In a significant legal victory for Oravel Stays, the parent company of OYO, the Delhi High Court has set aside a 2021 arbitral award related to a dispute with Zostel Hospitality. This decision removes a major legal hurdle, potentially boosting investor confidence in Oravel Stays Limited (OYO) Shares as the company moves forward with strategic growth initiatives.
In a move that provides clarity and resolves a protracted legal battle, the Delhi High Court has ruled in favor of Oravel Stays Private Limited, the parent company of hospitality giant OYO, in its dispute with Zostel Hospitality. The court's decision overturns a 2021 arbitral award that had entitled Zostel to a 7% stake in OYO, citing that the award was based on a non-binding term sheet and thus violated public policy.
The ruling, delivered by Justice Sachin Datta on May 13, addresses a petition filed by OYO under Section 34 of the Arbitration and Conciliation Act, 1996. The core of the dispute revolved around a 2015 agreement for OYO’s potential acquisition of Zostel’s budget hotel offering, Zo Rooms. The court emphasized that the term sheet signed between the parties was expressly non-binding and could not be enforced, a critical point that underpinned the decision to set aside the arbitral award.
This legal victory is a significant development for ORAVELSTAYS LIMITED (OYO) Shares, removing a layer of uncertainty that had lingered since the arbitration began. The High Court's observation that the arbitral award failed to adjudicate key issues, including the existence of a concluded contract, further solidifies the rationale behind setting aside the award.
The decade-long saga between OYO and Zostel began in 2015 when OYO considered acquiring Zo Rooms to expand its footprint in the budget hotel segment. A term sheet was drafted, envisioning OYO acquiring Zostel’s assets, technology, and hotel network in exchange for a 7% equity stake in OYO. However, this term sheet was explicitly non-binding, contingent on the execution of definitive agreements.
In 2017, OYO abandoned the acquisition talks, citing non-completion of due diligence and transaction structuring issues by Zostel.
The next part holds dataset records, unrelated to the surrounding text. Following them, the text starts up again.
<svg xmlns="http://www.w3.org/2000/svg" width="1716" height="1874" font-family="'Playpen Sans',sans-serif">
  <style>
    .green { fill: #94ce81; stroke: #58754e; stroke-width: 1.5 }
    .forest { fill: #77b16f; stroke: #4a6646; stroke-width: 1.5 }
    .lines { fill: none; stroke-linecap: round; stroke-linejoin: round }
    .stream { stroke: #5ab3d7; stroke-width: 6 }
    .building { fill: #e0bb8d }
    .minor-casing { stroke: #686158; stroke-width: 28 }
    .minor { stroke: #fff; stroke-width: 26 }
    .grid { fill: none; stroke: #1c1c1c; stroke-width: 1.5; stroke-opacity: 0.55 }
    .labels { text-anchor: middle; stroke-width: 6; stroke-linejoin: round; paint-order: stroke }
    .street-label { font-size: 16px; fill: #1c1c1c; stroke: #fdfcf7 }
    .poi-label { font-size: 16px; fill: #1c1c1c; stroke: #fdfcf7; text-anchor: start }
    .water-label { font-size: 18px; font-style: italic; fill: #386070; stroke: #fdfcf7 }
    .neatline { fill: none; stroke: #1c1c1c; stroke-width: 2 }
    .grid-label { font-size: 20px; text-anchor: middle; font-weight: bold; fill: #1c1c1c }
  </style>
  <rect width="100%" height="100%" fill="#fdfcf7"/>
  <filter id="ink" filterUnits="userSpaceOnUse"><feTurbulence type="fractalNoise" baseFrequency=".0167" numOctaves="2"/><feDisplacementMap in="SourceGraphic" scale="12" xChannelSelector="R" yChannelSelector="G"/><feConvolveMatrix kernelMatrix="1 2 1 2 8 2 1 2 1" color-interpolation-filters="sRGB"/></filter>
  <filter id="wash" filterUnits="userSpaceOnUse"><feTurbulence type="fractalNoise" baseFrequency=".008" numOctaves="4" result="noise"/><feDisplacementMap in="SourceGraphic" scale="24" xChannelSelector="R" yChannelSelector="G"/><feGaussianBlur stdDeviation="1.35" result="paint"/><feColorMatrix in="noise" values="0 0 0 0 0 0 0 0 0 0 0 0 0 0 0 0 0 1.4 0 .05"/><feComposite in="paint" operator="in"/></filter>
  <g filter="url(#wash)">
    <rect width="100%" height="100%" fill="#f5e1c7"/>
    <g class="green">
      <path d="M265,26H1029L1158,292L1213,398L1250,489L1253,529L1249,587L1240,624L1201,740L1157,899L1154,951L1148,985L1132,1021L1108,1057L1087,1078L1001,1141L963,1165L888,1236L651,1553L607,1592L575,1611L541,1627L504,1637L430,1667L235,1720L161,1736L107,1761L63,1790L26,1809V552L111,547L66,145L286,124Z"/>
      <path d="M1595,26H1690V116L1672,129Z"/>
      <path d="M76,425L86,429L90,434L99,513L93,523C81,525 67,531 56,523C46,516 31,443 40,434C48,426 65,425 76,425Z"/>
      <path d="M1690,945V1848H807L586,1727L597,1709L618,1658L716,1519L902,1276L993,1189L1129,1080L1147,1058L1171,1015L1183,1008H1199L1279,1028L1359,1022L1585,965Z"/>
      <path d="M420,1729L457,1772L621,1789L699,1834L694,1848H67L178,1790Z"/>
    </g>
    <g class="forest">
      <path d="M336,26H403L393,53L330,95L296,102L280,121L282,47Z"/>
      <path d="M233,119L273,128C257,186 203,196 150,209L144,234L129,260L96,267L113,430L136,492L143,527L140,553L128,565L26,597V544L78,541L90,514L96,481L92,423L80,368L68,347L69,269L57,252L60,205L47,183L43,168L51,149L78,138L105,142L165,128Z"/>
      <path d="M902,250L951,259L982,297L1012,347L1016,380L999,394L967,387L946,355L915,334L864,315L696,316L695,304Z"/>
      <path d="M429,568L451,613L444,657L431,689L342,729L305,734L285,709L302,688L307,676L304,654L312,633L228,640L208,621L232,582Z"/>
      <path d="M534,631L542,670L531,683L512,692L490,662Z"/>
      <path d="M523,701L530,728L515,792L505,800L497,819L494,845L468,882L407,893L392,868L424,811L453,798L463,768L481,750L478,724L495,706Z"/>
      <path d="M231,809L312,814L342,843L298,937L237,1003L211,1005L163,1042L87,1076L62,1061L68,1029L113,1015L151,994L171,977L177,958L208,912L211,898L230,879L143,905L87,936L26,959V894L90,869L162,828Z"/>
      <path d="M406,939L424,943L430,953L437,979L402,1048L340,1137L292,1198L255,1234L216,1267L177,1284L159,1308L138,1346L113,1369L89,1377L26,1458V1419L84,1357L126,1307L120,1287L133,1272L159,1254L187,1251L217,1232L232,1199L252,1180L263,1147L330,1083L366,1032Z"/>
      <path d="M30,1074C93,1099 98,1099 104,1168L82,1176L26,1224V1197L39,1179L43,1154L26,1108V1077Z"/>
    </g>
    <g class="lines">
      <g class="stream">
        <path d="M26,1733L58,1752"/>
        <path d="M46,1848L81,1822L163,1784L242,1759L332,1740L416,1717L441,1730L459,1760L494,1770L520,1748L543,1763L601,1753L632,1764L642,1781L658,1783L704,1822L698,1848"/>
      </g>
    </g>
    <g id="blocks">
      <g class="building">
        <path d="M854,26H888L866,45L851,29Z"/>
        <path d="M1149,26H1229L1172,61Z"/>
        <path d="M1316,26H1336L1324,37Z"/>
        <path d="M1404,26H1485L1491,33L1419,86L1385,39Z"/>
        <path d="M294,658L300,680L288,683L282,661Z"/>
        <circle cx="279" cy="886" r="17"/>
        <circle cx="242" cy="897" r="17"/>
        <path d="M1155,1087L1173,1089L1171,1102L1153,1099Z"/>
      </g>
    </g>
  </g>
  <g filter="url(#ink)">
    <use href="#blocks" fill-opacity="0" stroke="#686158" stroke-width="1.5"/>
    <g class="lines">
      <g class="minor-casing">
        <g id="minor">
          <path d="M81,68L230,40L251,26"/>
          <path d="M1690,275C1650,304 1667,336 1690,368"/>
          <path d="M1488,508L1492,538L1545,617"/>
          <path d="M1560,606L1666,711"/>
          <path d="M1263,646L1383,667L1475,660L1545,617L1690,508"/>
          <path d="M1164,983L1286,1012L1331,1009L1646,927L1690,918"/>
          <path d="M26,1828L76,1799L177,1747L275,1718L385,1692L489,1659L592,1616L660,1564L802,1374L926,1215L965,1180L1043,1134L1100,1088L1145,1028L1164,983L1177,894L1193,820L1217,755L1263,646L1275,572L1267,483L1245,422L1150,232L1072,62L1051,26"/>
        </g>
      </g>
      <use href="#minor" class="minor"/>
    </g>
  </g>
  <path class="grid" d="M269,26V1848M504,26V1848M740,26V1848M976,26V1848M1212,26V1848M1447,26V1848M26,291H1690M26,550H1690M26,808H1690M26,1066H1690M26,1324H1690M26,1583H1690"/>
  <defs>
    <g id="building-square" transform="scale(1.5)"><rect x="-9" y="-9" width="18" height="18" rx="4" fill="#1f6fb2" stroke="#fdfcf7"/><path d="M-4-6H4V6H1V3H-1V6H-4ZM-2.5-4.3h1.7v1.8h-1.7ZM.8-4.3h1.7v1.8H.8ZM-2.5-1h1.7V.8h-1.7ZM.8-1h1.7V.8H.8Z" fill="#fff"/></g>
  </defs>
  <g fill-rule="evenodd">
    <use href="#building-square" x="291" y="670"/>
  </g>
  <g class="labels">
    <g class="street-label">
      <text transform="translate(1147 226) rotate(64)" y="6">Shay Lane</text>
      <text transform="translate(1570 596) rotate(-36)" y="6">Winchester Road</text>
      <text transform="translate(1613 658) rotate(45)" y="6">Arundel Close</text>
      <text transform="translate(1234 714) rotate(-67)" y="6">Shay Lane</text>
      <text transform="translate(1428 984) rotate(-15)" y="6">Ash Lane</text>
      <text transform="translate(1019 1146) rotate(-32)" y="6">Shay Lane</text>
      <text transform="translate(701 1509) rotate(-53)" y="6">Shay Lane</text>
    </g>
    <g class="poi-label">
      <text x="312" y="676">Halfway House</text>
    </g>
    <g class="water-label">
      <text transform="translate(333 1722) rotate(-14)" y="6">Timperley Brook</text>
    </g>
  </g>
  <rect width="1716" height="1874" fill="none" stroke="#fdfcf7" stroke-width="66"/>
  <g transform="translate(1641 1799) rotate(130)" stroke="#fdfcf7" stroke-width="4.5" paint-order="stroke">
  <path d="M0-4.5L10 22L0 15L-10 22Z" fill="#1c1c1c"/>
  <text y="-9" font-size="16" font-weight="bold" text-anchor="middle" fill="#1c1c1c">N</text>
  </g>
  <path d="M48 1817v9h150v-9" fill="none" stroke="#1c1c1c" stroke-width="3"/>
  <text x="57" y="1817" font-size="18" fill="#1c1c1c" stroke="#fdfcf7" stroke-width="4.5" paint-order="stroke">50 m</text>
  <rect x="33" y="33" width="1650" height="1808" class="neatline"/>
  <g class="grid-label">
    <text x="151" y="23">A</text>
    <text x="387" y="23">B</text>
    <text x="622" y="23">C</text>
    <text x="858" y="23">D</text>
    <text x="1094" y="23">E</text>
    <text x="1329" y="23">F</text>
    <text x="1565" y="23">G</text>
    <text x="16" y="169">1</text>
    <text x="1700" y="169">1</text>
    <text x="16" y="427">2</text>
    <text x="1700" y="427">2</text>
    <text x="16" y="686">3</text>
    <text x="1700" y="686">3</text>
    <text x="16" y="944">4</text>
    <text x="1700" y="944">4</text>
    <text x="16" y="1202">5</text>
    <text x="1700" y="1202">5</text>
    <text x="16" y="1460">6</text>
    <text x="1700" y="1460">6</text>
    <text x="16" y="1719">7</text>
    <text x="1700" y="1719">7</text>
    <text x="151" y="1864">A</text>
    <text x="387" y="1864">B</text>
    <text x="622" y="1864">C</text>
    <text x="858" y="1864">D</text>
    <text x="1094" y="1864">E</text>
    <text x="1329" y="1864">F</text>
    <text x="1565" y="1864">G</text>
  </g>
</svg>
This led Zostel to file a petition in 2018, seeking $1 million in relief and the promised 7% shareholding, claiming that OYO had improperly utilized Zostel’s data acquired during the acquisition discussions. The 2021 arbitral tribunal initially favored Zostel, stating that OYO had breached a binding agreement—a decision now reversed by the Delhi High Court.
Prior to its now-shelved IPO plans, the legal dispute with Zostel prompted the latter to write to SEBI, raising concerns over OYO altering its shareholding structure. However, subsequent Delhi High Court benches dismissed Zostel’s petitions, observing that the arbitration award did not grant Zostel an enforceable right to shares in ORAVELSTAYS LIMITED (OYO) Shares.
This recent ruling not only brings closure to a long-standing dispute but also underscores the importance of clearly defined and binding agreements in business transactions. The resolution of this legal overhang is expected to positively influence investor sentiment towards ORAVELSTAYS LIMITED (OYO) Shares, potentially paving the way for renewed strategic initiatives and market confidence. The legal clarity enables the company to focus more intently on its core business operations and future growth prospects without the distraction of this legacy litigation.